I'm not sure if I regret it or not. I was able to learn a lot and work with
technologies I probably wouldn't have but for the credits, but now I'm stuck
trying to figure out how bring down our $500/mo spend a few months after we
already launched.

------
threshold
I used Atlas and got the full 5K from AWS last month. Digital Ocean denied me
any credit at all even after I followed all the many steps and sent
screenshots of the Atlas signups and all our sensitive company info. But I
don't think much of their service so whatever. I would suggest people avoid
going through the DO process, it's a scam to collect information on new
companies.

------
ruffrey
AWS Activate Founders Package offers $1,000 direct from Amazon.

[https://aws.amazon.com/about-aws/whats-new/2020/02/aws-
launc...](https://aws.amazon.com/about-aws/whats-new/2020/02/aws-launches-
activate-founders-package/)

------
jstr
This is straight up false advertising in my opinion.

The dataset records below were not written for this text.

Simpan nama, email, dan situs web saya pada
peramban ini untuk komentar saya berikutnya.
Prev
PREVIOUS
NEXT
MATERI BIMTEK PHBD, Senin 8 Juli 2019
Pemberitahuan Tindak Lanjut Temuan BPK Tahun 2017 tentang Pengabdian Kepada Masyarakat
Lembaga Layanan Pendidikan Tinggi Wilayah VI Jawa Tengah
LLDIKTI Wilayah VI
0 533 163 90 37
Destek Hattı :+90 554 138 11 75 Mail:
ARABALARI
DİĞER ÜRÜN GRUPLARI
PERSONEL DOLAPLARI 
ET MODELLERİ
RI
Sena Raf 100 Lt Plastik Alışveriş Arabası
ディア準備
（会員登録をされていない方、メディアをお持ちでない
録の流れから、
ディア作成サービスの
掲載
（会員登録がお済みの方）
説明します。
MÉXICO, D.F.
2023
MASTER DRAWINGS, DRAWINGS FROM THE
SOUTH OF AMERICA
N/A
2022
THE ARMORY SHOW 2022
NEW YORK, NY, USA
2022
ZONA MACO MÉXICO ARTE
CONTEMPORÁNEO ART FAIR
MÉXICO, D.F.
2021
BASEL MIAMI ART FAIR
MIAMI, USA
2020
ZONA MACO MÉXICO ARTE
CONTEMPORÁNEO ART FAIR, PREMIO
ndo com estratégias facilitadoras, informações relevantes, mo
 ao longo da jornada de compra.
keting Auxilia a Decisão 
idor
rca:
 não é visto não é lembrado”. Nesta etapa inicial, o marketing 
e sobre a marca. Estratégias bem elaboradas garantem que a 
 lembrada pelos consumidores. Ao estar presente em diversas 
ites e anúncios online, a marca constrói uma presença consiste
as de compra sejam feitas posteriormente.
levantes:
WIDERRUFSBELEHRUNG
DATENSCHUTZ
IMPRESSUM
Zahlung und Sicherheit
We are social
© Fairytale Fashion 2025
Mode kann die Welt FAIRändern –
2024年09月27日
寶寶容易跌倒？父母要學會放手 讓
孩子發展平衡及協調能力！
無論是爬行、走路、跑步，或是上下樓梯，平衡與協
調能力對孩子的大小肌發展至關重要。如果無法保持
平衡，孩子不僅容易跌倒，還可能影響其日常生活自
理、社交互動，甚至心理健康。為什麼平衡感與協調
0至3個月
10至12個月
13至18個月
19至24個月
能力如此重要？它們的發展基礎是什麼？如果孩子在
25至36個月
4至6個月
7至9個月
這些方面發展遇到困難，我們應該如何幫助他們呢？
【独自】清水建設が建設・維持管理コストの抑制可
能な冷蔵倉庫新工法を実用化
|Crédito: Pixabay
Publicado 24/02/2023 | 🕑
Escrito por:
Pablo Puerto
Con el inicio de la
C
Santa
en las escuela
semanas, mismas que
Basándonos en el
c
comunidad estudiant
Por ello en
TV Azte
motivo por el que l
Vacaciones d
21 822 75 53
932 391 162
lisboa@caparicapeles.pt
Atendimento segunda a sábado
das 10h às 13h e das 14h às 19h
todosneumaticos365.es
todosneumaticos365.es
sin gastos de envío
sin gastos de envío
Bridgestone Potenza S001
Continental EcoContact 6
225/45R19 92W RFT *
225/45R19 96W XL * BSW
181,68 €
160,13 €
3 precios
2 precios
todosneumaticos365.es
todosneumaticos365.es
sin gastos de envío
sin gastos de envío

You're paying for a
product that includes $5k in AWS credits but you're only receiving $1k in
credits.

------
ApolIllo
This article doesn't go beyond the title but I assume like any AWS funding you
have to show the ARR (Annual reoccurring revenue) potential for the future. I
know for a fact that they'll dish out $1m+ but it has to eventually lead to
revenue for them.